Water pollution due to runoff has been one of the major problems in the L.A. area. Various pesticides, heavy metals, animal waste and many other polluting materials are continuously being introduced to streams and rivers, and eventually to the Pacific Ocean.
The Los Angeles Regional Water Quality Control Board , however, has proposed a number of incentives for cities in the region to implement technologies for capturing and cleaning of rain water. The aims are to minimize runoff pollution and increase groundwater supplies, which could then become a source of drinking water.
According to Jared Blumenfeld, the Environmental Protection Agency’s administrator for California, Nevada, Arizona and Hawaii, the investments that currently go towards water imports, could be minimized when systems for filtering and using rain water are installed.
The main problem of course is finding initial funds for these projects. Considering that many conventional techniques are very expensive, local officials have proposed a number of fees for property owners, but residents and major landowners, such as school districts, have already filed quite a number of complaints.
Seven of the ten most polluted beaches in California are located in the L.A. County alone. Health problems due to high toxin levels are noted in nearly 2 million people each year.
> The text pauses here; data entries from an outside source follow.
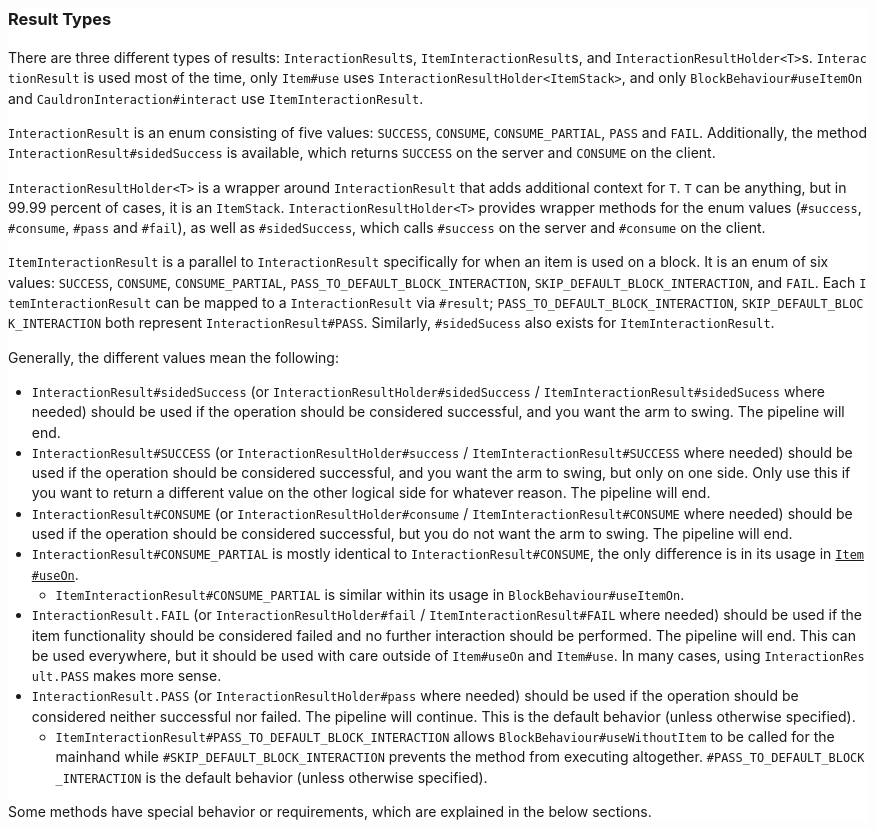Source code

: ### Result Types

There are three different types of results: `InteractionResult`s, `ItemInteractionResult`s, and `InteractionResultHolder<T>`s. `InteractionResult` is used most of the time, only `Item#use` uses `InteractionResultHolder<ItemStack>`, and only `BlockBehaviour#useItemOn` and `CauldronInteraction#interact` use `ItemInteractionResult`.

`InteractionResult` is an enum consisting of five values: `SUCCESS`, `CONSUME`, `CONSUME_PARTIAL`, `PASS` and `FAIL`. Additionally, the method `InteractionResult#sidedSuccess` is available, which returns `SUCCESS` on the server and `CONSUME` on the client.

`InteractionResultHolder<T>` is a wrapper around `InteractionResult` that adds additional context for `T`. `T` can be anything, but in 99.99 percent of cases, it is an `ItemStack`. `InteractionResultHolder<T>` provides wrapper methods for the enum values (`#success`, `#consume`, `#pass` and `#fail`), as well as `#sidedSuccess`, which calls `#success` on the server and `#consume` on the client.

`ItemInteractionResult` is a parallel to `InteractionResult` specifically for when an item is used on a block. It is an enum of six values: `SUCCESS`, `CONSUME`, `CONSUME_PARTIAL`, `PASS_TO_DEFAULT_BLOCK_INTERACTION`, `SKIP_DEFAULT_BLOCK_INTERACTION`,  and `FAIL`. Each `ItemInteractionResult` can be mapped to a `InteractionResult` via `#result`; `PASS_TO_DEFAULT_BLOCK_INTERACTION`, `SKIP_DEFAULT_BLOCK_INTERACTION` both represent `InteractionResult#PASS`. Similarly, `#sidedSucess` also exists for `ItemInteractionResult`.

Generally, the different values mean the following:

- `InteractionResult#sidedSuccess` (or `InteractionResultHolder#sidedSuccess` / `ItemInteractionResult#sidedSucess` where needed) should be used if the operation should be considered successful, and you want the arm to swing. The pipeline will end.
- `InteractionResult#SUCCESS` (or `InteractionResultHolder#success` / `ItemInteractionResult#SUCCESS` where needed) should be used if the operation should be considered successful, and you want the arm to swing, but only on one side. Only use this if you want to return a different value on the other logical side for whatever reason. The pipeline will end.
- `InteractionResult#CONSUME` (or `InteractionResultHolder#consume` / `ItemInteractionResult#CONSUME` where needed) should be used if the operation should be considered successful, but you do not want the arm to swing. The pipeline will end.
- `InteractionResult#CONSUME_PARTIAL` is mostly identical to `InteractionResult#CONSUME`, the only difference is in its usage in [`Item#useOn`][itemuseon].
    - `ItemInteractionResult#CONSUME_PARTIAL` is similar within its usage in `BlockBehaviour#useItemOn`.
- `InteractionResult.FAIL` (or `InteractionResultHolder#fail` / `ItemInteractionResult#FAIL` where needed) should be used if the item functionality should be considered failed and no further interaction should be performed. The pipeline will end. This can be used everywhere, but it should be used with care outside of `Item#useOn` and `Item#use`. In many cases, using `InteractionResult.PASS` makes more sense.
- `InteractionResult.PASS` (or `InteractionResultHolder#pass` where needed) should be used if the operation should be considered neither successful nor failed. The pipeline will continue. This is the default behavior (unless otherwise specified).
    - `ItemInteractionResult#PASS_TO_DEFAULT_BLOCK_INTERACTION` allows `BlockBehaviour#useWithoutItem` to be called for the mainhand while `#SKIP_DEFAULT_BLOCK_INTERACTION` prevents the method from executing altogether. `#PASS_TO_DEFAULT_BLOCK_INTERACTION` is the default behavior (unless otherwise specified).

Some methods have special behavior or requirements, which are explained in the below sections.


[attribute]: ../entities/attributes.md
[block]: ../blocks/index.md
[blockbreak]: ../blocks/index.md#breaking-a-block
[blockentity]: ../blockentities/index.md
[cancel]: ../concepts/events.md#cancellable-events
[critical]: https://minecraft.wiki/w/Damage#Critical_hit
[effect]: mobeffects.md
[entity]: ../entities/index.md
[event]: ../concepts/events.md
[hitresult]: #hitresults
[hurt]: ../entities/index.md#damaging-entities
[itemstack]: index.md#itemstacks
[itemuseon]: #itemuseon
[livingentity]: ../entities/livingentity.md
[physicalside]: ../concepts/sides.md#the-physical-side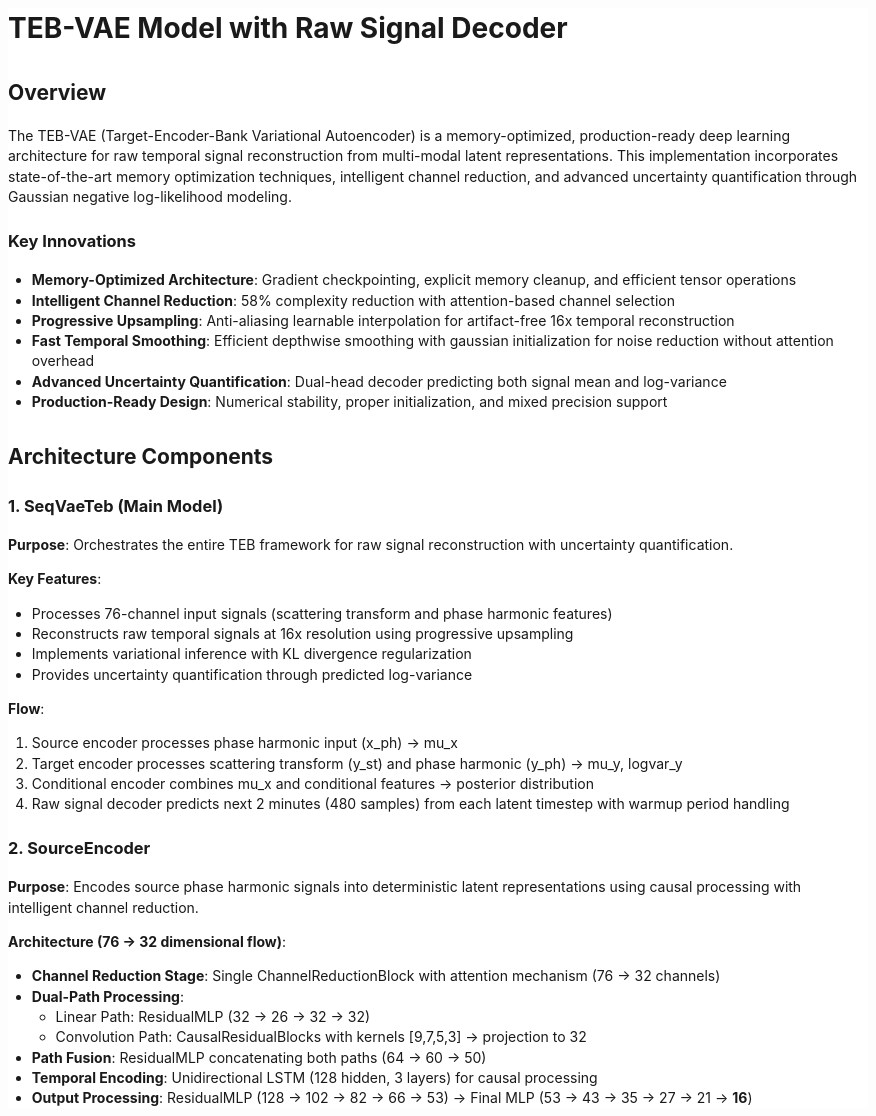 # TEB-VAE Model with Raw Signal Decoder

## Overview
The TEB-VAE (Target-Encoder-Bank Variational Autoencoder) is a memory-optimized, production-ready deep learning architecture for raw temporal signal reconstruction from multi-modal latent representations. This implementation incorporates state-of-the-art memory optimization techniques, intelligent channel reduction, and advanced uncertainty quantification through Gaussian negative log-likelihood modeling.

### Key Innovations
- **Memory-Optimized Architecture**: Gradient checkpointing, explicit memory cleanup, and efficient tensor operations
- **Intelligent Channel Reduction**: 58% complexity reduction with attention-based channel selection
- **Progressive Upsampling**: Anti-aliasing learnable interpolation for artifact-free 16x temporal reconstruction
- **Fast Temporal Smoothing**: Efficient depthwise smoothing with gaussian initialization for noise reduction without attention overhead
- **Advanced Uncertainty Quantification**: Dual-head decoder predicting both signal mean and log-variance
- **Production-Ready Design**: Numerical stability, proper initialization, and mixed precision support

## Architecture Components

### 1. SeqVaeTeb (Main Model)
**Purpose**: Orchestrates the entire TEB framework for raw signal reconstruction with uncertainty quantification.

**Key Features**:
- Processes 76-channel input signals (scattering transform and phase harmonic features)
- Reconstructs raw temporal signals at 16x resolution using progressive upsampling
- Implements variational inference with KL divergence regularization
- Provides uncertainty quantification through predicted log-variance

**Flow**:
1. Source encoder processes phase harmonic input (x_ph) → mu_x
2. Target encoder processes scattering transform (y_st) and phase harmonic (y_ph) → mu_y, logvar_y
3. Conditional encoder combines mu_x and conditional features → posterior distribution
4. Raw signal decoder predicts next 2 minutes (480 samples) from each latent timestep with warmup period handling

### 2. SourceEncoder
**Purpose**: Encodes source phase harmonic signals into deterministic latent representations using causal processing with intelligent channel reduction.

**Architecture (76 → 32 dimensional flow)**:
- **Channel Reduction Stage**: Single ChannelReductionBlock with attention mechanism (76 → 32 channels)
- **Dual-Path Processing**: 
  - Linear Path: ResidualMLP (32 → 26 → 32 → 32)
  - Convolution Path: CausalResidualBlocks with kernels [9,7,5,3] → projection to 32
- **Path Fusion**: ResidualMLP concatenating both paths (64 → 60 → 50)
- **Temporal Encoding**: Unidirectional LSTM (128 hidden, 3 layers) for causal processing
- **Output Processing**: ResidualMLP (128 → 102 → 82 → 66 → 53) → Final MLP (53 → 43 → 35 → 27 → 21 → **16**)
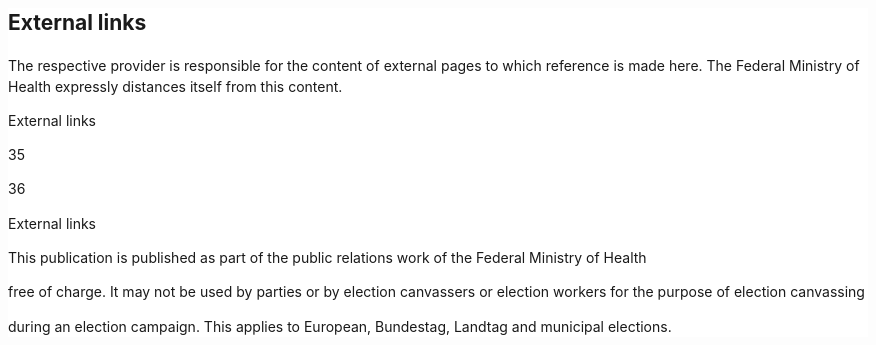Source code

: ## External links

The respective provider is responsible for the content of external pages to which reference is made here. The Federal Ministry of Health expressly distances itself from this content.

External links

35

36

External links

This publication is published as part of the public relations work of the Federal Ministry of Health

free of charge. It may not be used by parties or by election canvassers or election workers for the purpose of election canvassing

during an election campaign. This applies to European, Bundestag, Landtag and municipal elections.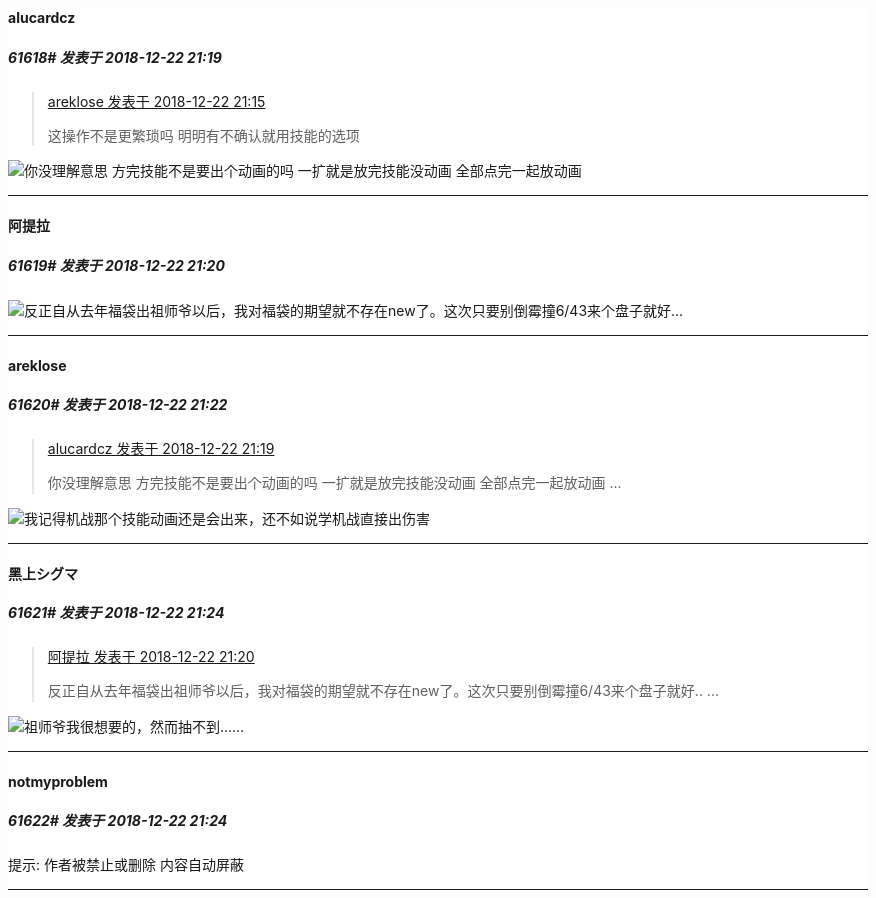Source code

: ####  alucardcz  
##### 61618#       发表于 2018-12-22 21:19


<blockquote><a href="httphttps://bbs.saraba1st.com/2b/forum.php?mod=redirect&amp;goto=findpost&amp;pid=42032921&amp;ptid=1085254" target="_blank">areklose 发表于 2018-12-22 21:15</a>

这操作不是更繁琐吗 明明有不确认就用技能的选项</blockquote>
<img src="https://static.saraba1st.com/image/smiley/face2017/067.png" referrerpolicy="no-referrer">你没理解意思 方完技能不是要出个动画的吗 一扩就是放完技能没动画 全部点完一起放动画


*****

####  阿提拉  
##### 61619#       发表于 2018-12-22 21:20


<img src="https://static.saraba1st.com/image/smiley/face2017/037.png" referrerpolicy="no-referrer">反正自从去年福袋出祖师爷以后，我对福袋的期望就不存在new了。这次只要别倒霉撞6/43来个盘子就好...


*****

####  areklose  
##### 61620#       发表于 2018-12-22 21:22


<blockquote><a href="httphttps://bbs.saraba1st.com/2b/forum.php?mod=redirect&amp;goto=findpost&amp;pid=42032946&amp;ptid=1085254" target="_blank">alucardcz 发表于 2018-12-22 21:19</a>

你没理解意思 方完技能不是要出个动画的吗 一扩就是放完技能没动画 全部点完一起放动画 ...</blockquote>
<img src="https://static.saraba1st.com/image/smiley/face2017/067.png" referrerpolicy="no-referrer">我记得机战那个技能动画还是会出来，还不如说学机战直接出伤害


*****

####  黑上シグマ  
##### 61621#       发表于 2018-12-22 21:24


<blockquote><a href="httphttps://bbs.saraba1st.com/2b/forum.php?mod=redirect&amp;goto=findpost&amp;pid=42032952&amp;ptid=1085254" target="_blank">阿提拉 发表于 2018-12-22 21:20</a>

反正自从去年福袋出祖师爷以后，我对福袋的期望就不存在new了。这次只要别倒霉撞6/43来个盘子就好.. ...</blockquote>
<img src="https://static.saraba1st.com/image/smiley/face2017/002.png" referrerpolicy="no-referrer">祖师爷我很想要的，然而抽不到……


*****

####  notmyproblem  
##### 61622#       发表于 2018-12-22 21:24

提示: 作者被禁止或删除 内容自动屏蔽


*****

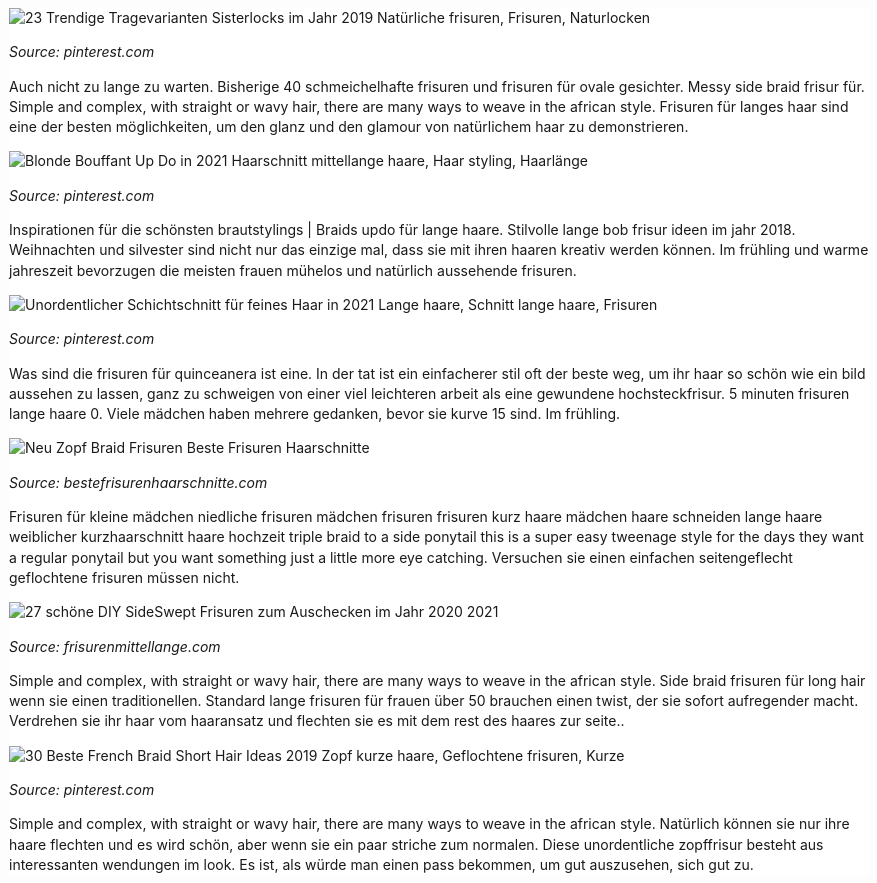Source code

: 
![23 Trendige Tragevarianten Sisterlocks im Jahr 2019 Natürliche frisuren, Frisuren, Naturlocken](https://i.pinimg.com/originals/b2/89/35/b28935fe97594866181b5cbe6a8ec191.jpg "23 Trendige Tragevarianten Sisterlocks im Jahr 2019 Natürliche frisuren, Frisuren, Naturlocken")

*Source: pinterest.com*

Auch nicht zu lange zu warten. Bisherige 40 schmeichelhafte frisuren und frisuren für ovale gesichter. Messy side braid frisur für. Simple and complex, with straight or wavy hair, there are many ways to weave in the african style. Frisuren für langes haar sind eine der besten möglichkeiten, um den glanz und den glamour von natürlichem haar zu demonstrieren.


![Blonde Bouffant Up Do in 2021 Haarschnitt mittellange haare, Haar styling, Haarlänge](https://i.pinimg.com/originals/f7/6e/20/f76e2096d50e43538b10ae63d6748b78.jpg "Blonde Bouffant Up Do in 2021 Haarschnitt mittellange haare, Haar styling, Haarlänge")

*Source: pinterest.com*

Inspirationen für die schönsten brautstylings | Braids updo für lange haare. Stilvolle lange bob frisur ideen im jahr 2018. Weihnachten und silvester sind nicht nur das einzige mal, dass sie mit ihren haaren kreativ werden können. Im frühling und warme jahreszeit bevorzugen die meisten frauen mühelos und natürlich aussehende frisuren.


![Unordentlicher Schichtschnitt für feines Haar in 2021 Lange haare, Schnitt lange haare, Frisuren](https://i.pinimg.com/736x/4e/be/01/4ebe014453ae935007491ebd78a81fe1.jpg "Unordentlicher Schichtschnitt für feines Haar in 2021 Lange haare, Schnitt lange haare, Frisuren")

*Source: pinterest.com*

Was sind die frisuren für quinceanera ist eine. In der tat ist ein einfacherer stil oft der beste weg, um ihr haar so schön wie ein bild aussehen zu lassen, ganz zu schweigen von einer viel leichteren arbeit als eine gewundene hochsteckfrisur. 5 minuten frisuren lange haare 0. Viele mädchen haben mehrere gedanken, bevor sie kurve 15 sind. Im frühling.


![Neu Zopf Braid Frisuren Beste Frisuren Haarschnitte](https://i2.wp.com/www.bestefrisurenhaarschnitte.com/wp-content/uploads/2018/08/c897c2723f9bbad7f4c40e72363d5552.jpeg "Neu Zopf Braid Frisuren Beste Frisuren Haarschnitte")

*Source: bestefrisurenhaarschnitte.com*

Frisuren für kleine mädchen niedliche frisuren mädchen frisuren frisuren kurz haare mädchen haare schneiden lange haare weiblicher kurzhaarschnitt haare hochzeit triple braid to a side ponytail this is a super easy tweenage style for the days they want a regular ponytail but you want something just a little more eye catching. Versuchen sie einen einfachen seitengeflecht geflochtene frisuren müssen nicht.


![27 schöne DIY SideSwept Frisuren zum Auschecken im Jahr 2020 2021](https://i2.wp.com/www.frisurenmittellange.com/wp-content/uploads/2019/12/27-schone-diy-side-swept-frisuren-zum-auschecken-im-jahr-2020-24-12-2019.jpg "27 schöne DIY SideSwept Frisuren zum Auschecken im Jahr 2020 2021")

*Source: frisurenmittellange.com*

Simple and complex, with straight or wavy hair, there are many ways to weave in the african style. Side braid frisuren für long hair wenn sie einen traditionellen. Standard lange frisuren für frauen über 50 brauchen einen twist, der sie sofort aufregender macht. Verdrehen sie ihr haar vom haaransatz und flechten sie es mit dem rest des haares zur seite..


![30 Beste French Braid Short Hair Ideas 2019 Zopf kurze haare, Geflochtene frisuren, Kurze](https://i.pinimg.com/originals/0a/bc/89/0abc897224a1e7a88a2a20f91f78d6ba.jpg "30 Beste French Braid Short Hair Ideas 2019 Zopf kurze haare, Geflochtene frisuren, Kurze")

*Source: pinterest.com*

Simple and complex, with straight or wavy hair, there are many ways to weave in the african style. Natürlich können sie nur ihre haare flechten und es wird schön, aber wenn sie ein paar striche zum normalen. Diese unordentliche zopffrisur besteht aus interessanten wendungen im look. Es ist, als würde man einen pass bekommen, um gut auszusehen, sich gut zu.
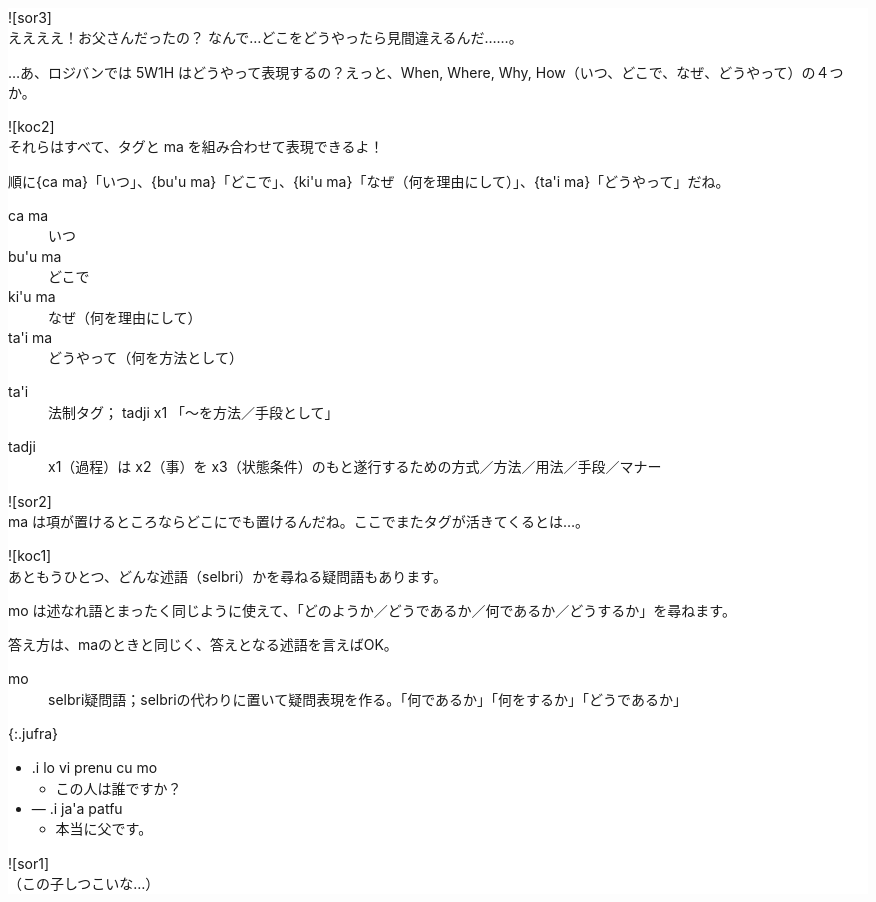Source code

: ![sor3]  
ええええ！お父さんだったの？ なんで…どこをどうやったら見間違えるんだ……。

…あ、ロジバンでは 5W1H はどうやって表現するの？えっと、When, Where, Why, How（いつ、どこで、なぜ、どうやって）の４つか。

![koc2]  
それらはすべて、タグと ma を組み合わせて表現できるよ！

順に{ca ma}「いつ」、{bu'u ma}「どこで」、{ki'u ma}「なぜ（何を理由にして）」、{ta'i ma}「どうやって」だね。

<dl class="drani">
<dt>ca ma</dt>
<dd >いつ</dd>
<dt>bu'u ma</dt>
<dd >どこで</dd>
<dt>ki'u ma</dt>
<dd >なぜ（何を理由にして）</dd>
<dt>ta'i ma</dt>
<dd >どうやって（何を方法として）</dd>
</dl>

<dl class="drani">
<dt>ta'i</dt>
<dd >法制タグ； tadji x1 「～を方法／手段として」</dd>
</dl>

<dl class="valsi">
<dt>tadji</dt>
<dd >x1（過程）は x2（事）を x3（状態条件）のもと遂行するための方式／方法／用法／手段／マナー</dd>
</dl>

![sor2]  
ma は項が置けるところならどこにでも置けるんだね。ここでまたタグが活きてくるとは…。

![koc1]  
あともうひとつ、どんな述語（selbri）かを尋ねる疑問語もあります。

mo は述なれ語とまったく同じように使えて、「どのようか／どうであるか／何であるか／どうするか」を尋ねます。

答え方は、maのときと同じく、答えとなる述語を言えばOK。

<dl class="drani">
<dt>mo</dt>
<dd >selbri疑問語；selbriの代わりに置いて疑問表現を作る。「何であるか」「何をするか」「どうであるか」</dd>
</dl>

{:.jufra}
- .i lo vi prenu cu mo
  - この人は誰ですか？
- ― .i ja'a patfu
  - 本当に父です。


![sor1]  
（この子しつこいな…）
Under the new regulations, the regional water body is expected to issue numerous fines and penalties to agencies, who do not regulate pollution levels in the coastal cities. Of course there are many opponents of the new regulations, who state that the state water board is not comply with the state and federal guidelines.
The initiative, however, deals with two of the main problems in the region- lack of drinking water, and cleaning the beach areas, which play a crucial role in the region’s economy. Experts from the water board are convinced that investing in fresh water supply now could save a lot of money later.